What you should do
Rewrite the text lines of the records below with "1ヶ月" changed to "3ヶ月" wherever it appears, leaving everything else untouched and the pictures out.

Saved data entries
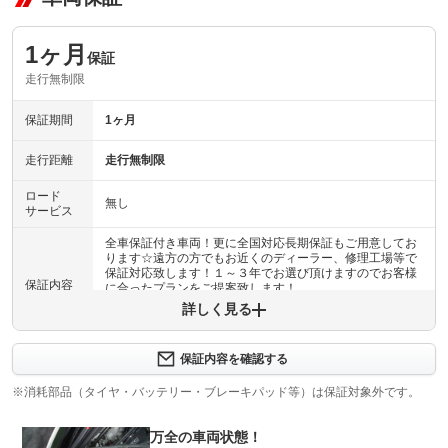
1ヶ月
保証
走行無制限
保証期間
1ヶ月
走行距離
走行無制限
ロード
無し
サービス
全車保証付き車両！更に全国対応長期保証もご用意してお
ります☆遠方の方でもお近くのディーラー、修理工場等で
保証対応致します！１～３年でお選び頂けますのでお客様
保証内容
に合ったプランをご提案致します！
詳しく見る
保証内容について問い合わせる
保証内容を確認する
保証項目
-
※消耗部品（タイヤ・バッテリー・ブレーキパッド等）は保証対象外です。
修理回数
-
万全の車両状態！
上限金額
-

Solved problem
3ヶ月
保証
走行無制限
保証期間
3ヶ月
走行距離
走行無制限
ロード
無し
サービス
全車保証付き車両！更に全国対応長期保証もご用意してお
ります☆遠方の方でもお近くのディーラー、修理工場等で
保証対応致します！１～３年でお選び頂けますのでお客様
保証内容
に合ったプランをご提案致します！
詳しく見る
保証内容について問い合わせる
保証内容を確認する
保証項目
-
※消耗部品（タイヤ・バッテリー・ブレーキパッド等）は保証対象外です。
修理回数
-
万全の車両状態！
上限金額
-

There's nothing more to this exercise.